Additional factors associated with the treatment of the patients, such as the LOS in hospital was also evaluated in this meta-analysis. According to Henry A. Pitt et al. [32], reducing LOS in hospital is an effective cost-cutting strategy that may improve patient satisfaction. Although an assessment of cost-effectiveness was outside the scope of this study and TXA shortened the LOS, it could ultimately reduce overall healthcare costs in combination with the reduction in blood transfusion volume.

Although many studies had shown that intravenous administration of TXA reduced postoperative bleeding, Gomez-Barrena et al. reported that topical administration of TXA showed non-inferiority and no safety concerns compared to intravenous administration [33]. The major conclusions of this meta-analysis are consistent with those of previous research and comprehensive reviews. The TXA group experienced less blood transfer, less blood loss, and a shorter LOS in hospital than the control group.

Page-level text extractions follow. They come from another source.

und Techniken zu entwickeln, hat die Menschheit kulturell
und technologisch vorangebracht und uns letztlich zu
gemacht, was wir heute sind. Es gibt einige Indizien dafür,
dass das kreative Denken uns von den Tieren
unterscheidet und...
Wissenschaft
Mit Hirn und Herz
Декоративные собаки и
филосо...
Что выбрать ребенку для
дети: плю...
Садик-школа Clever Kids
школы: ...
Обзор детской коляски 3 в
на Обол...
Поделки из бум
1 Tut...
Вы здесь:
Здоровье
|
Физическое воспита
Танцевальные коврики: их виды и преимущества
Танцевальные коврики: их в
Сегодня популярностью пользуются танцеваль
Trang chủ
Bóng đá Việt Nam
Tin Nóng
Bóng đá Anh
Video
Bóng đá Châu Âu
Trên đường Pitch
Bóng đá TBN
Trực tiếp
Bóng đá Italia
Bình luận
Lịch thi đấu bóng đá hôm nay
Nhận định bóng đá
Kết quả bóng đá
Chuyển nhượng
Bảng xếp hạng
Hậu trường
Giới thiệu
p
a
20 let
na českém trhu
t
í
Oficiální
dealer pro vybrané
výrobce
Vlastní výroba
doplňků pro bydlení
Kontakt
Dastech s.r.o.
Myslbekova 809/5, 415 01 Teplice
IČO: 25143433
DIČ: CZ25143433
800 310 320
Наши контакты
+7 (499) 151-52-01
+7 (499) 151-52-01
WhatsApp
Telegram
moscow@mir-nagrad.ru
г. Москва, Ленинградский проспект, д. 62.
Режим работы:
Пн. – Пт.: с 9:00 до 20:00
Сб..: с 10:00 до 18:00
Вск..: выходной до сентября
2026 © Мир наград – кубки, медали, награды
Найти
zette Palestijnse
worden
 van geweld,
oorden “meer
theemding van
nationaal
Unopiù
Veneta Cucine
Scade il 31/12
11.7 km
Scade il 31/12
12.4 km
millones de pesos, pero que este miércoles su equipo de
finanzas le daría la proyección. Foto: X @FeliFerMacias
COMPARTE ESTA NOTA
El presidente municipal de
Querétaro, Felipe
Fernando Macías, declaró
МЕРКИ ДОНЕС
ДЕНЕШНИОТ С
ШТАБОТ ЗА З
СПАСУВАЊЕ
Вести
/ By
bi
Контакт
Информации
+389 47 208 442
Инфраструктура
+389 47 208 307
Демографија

This meta-analysis had certain limitations. Firstly, the amount of TXA used in various studies varies (Table 1). The most appropriate dosage for intravenous or topical delivery was not presently agreed upon. Therefore, more research was required to determine the ideal TXA dosage. Secondly, given few studies by intravenous administration, we were unable to perform subgroup analyses that may explain differences in responses to TXA. Larger trials are needed to validate these findings. Thirdly, there was no standard technique for evaluating postoperative bleeding, which was measured by chest drainage, and the computation of chest drainage differed between studies. For example, Sabry et al. calculated the amount of bleeding by visually differentiating between serosanguinous pleural fluid drainage and blood [16], whereas Dell Amore et al. did not describe in detail the calculation of chest tube drainage to estimate the amount of blood loss [15]. Lastly, despite the fact that our literature search was comprehensive, including eight databases, there were only five trials ultimately included for analysis. As a result, this research may be affected by the "small study effect," whereby small trials have a tendency to exaggerate therapy effects because of methodological differences. Larger, well-designed clinical trials are still required to evaluate the use of TXA in patients undergoing thoracic surgery.

Conclusions

The present study demonstrated that TXA significantly decreased blood loss within 12 and 24 hours postoperatively. A qualitative review did not identify elevated risks of safety outcomes such as thromboembolic events. It also suggested that TXA administration was associated with shorter LOS in hospital as compared to control. To validate this further, additional well-planned and adequately powered randomized studies are necessary.